その笹刈りは吹き通しまでのほぼ全ルートで行われその完璧さに驚く。

更に驚いたのは、馬の背コースも笹刈りされていた。
冷水コースのようにガレの沢状態の場所は一箇所も無いが急斜度の下りで登山道が見えない程に
笹が覆い被さった場所もきれいに刈られていた。道の良し悪しで感想を言うと絶対馬の背コースが
私は好きだ。


★ 花との再会・・・
石原平(せきげんだいら) 9:30~40 休憩
石原平に群生するシラネアオイはすでに花期を終えて実を付けたものもある。
しかし、遅咲きのまだ小さい葉を広げたシラネアオイが入口で迎えてくれた。

チーヤンも久しぶりの再会で満足気・・・

花との再会はこの後も飽きる事無く次々と続くから夕張岳は素晴らしい・・・。



石原平の入口付近で再会したシラネアオイの小群落・・・




カラマツソウ


すでに花期を終えたシラネアオイの葉だけが広がる群生地、石原平・・・


オオバミゾホウズキ


チョット濃い紫色のシラネアオイにも出会いました・・・


憩い沢で見たエゾノリュウキンカ・・・眩しいほどに黄色が太陽の光に反射している


前岳湿原手前の登山道もこんなにきれいに笹狩りされてました・・・


前岳湿原から望む初夏の夕張岳と手前のガマ岩


大輪のシナノキンバイソウ


可憐なハクサンチドリ


前岳湿原付近から目立ち始めるウコンウツギ


ガマ岩付近と吹き通しに目立つミヤマオダマキ


サンカヨウも今が最盛期かな・・・


蛇紋岩崩壊地のチングルマの群落


ちょっと露出オーバーのミヤマキンポウゲ

★ 吹き通しの花々・・・
夕張岳の頂上直下、その名の通り風の通り道になっている「吹き通し」
夕張山地にしか咲かないユウバリソウはウルップソウの変種、保護活動の成果が徐々に実を結び
株は年々増えているように思う。他の品種も同じように増えているかも知れない。
厳しい環境なのにここだけで生き続ける可憐な花たち、鹿の食害も懸念されるが幸いにしてここで
心配するのは食害よりも踏付けかも知れない。

撮り切れない花がここにある・・・。

ほんの一部ですがご覧下さい。



吹き通しと夕張岳


吹き通しのミヤマオダマキ


吹き通しのハクサンイチゲ


チシマキンレイカ


エゾノクモマグサ


なんとか見れました固有種ユウバリソウです・・・


最初はシソバキスミレだと思いましたが、エゾタカネスミレだと思う?

[レイアウト要素の注釈]
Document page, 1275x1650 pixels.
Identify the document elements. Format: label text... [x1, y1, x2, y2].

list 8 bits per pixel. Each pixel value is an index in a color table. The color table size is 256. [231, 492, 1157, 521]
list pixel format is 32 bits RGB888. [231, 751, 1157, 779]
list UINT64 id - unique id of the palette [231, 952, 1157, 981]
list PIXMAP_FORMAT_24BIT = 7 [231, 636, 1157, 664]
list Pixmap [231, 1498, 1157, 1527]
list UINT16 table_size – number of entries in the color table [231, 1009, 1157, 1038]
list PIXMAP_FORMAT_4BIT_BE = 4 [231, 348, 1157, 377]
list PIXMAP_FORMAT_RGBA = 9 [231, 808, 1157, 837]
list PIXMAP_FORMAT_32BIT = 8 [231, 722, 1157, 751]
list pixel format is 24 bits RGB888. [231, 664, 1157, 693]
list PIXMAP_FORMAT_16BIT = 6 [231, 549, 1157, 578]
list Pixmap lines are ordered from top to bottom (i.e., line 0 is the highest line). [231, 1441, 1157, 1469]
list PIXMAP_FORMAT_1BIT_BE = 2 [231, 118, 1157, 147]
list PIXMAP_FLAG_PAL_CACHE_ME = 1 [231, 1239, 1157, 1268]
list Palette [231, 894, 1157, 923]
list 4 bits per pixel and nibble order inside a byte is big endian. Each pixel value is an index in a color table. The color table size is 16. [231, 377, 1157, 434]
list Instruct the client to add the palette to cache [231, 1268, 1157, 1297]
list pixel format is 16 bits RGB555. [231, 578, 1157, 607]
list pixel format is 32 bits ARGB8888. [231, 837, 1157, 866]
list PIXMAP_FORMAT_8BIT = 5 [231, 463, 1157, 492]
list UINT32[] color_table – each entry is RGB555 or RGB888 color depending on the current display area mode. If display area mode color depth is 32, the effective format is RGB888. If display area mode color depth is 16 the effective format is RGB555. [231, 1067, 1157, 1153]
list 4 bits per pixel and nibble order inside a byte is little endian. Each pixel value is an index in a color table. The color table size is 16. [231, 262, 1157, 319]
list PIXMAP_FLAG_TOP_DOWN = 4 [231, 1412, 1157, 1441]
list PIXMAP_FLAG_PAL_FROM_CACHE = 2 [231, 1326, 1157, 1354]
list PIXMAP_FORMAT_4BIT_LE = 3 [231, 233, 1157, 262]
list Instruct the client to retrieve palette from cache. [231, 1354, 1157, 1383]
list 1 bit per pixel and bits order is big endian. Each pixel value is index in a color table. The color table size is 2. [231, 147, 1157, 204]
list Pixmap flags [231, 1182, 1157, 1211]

- 記述課題 -
1. 夕張岳の山行記のうち、「冷水コースのようにガレの沢状」という語を含む箇所で始まり「石原平に群生するシラネアオイはすでに花期を終えて実を付けたものもある。」で終わる部分を、一字も変えずに書き写してください。
2. 一覧の中で「list 8 bits」を含む行から「list UINT16 table_size」を含む行までを、両端も含めて、「番号」と「項目」の二列からなるMarkdownの表に書き直すこと。空行は入れず、この範囲の行だけを載せる。
上の抜粋と一覧は、それぞれ別の出典から取ったものである。

- 提示解答 -
1.
冷水コースのようにガレの沢状態の場所は一箇所も無いが急斜度の下りで登山道が見えない程に
笹が覆い被さった場所もきれいに刈られていた。道の良し悪しで感想を言うと絶対馬の背コースが
私は好きだ。


★ 花との再会・・・
石原平(せきげんだいら) 9:30~40 休憩
石原平に群生するシラネアオイはすでに花期を終えて実を付けたものもある。

2.
| 番号 | 項目 |
|---|---|
| 1 | list 8 bits per pixel. Each pixel value is an index in a color table. The color table size is 256. [231, 492, 1157, 521] |
| 2 | list pixel format is 32 bits RGB888. [231, 751, 1157, 779] |
| 3 | list UINT64 id - unique id of the palette [231, 952, 1157, 981] |
| 4 | list PIXMAP_FORMAT_24BIT = 7 [231, 636, 1157, 664] |
| 5 | list Pixmap [231, 1498, 1157, 1527] |
| 6 | list UINT16 table_size – number of entries in the color table [231, 1009, 1157, 1038] |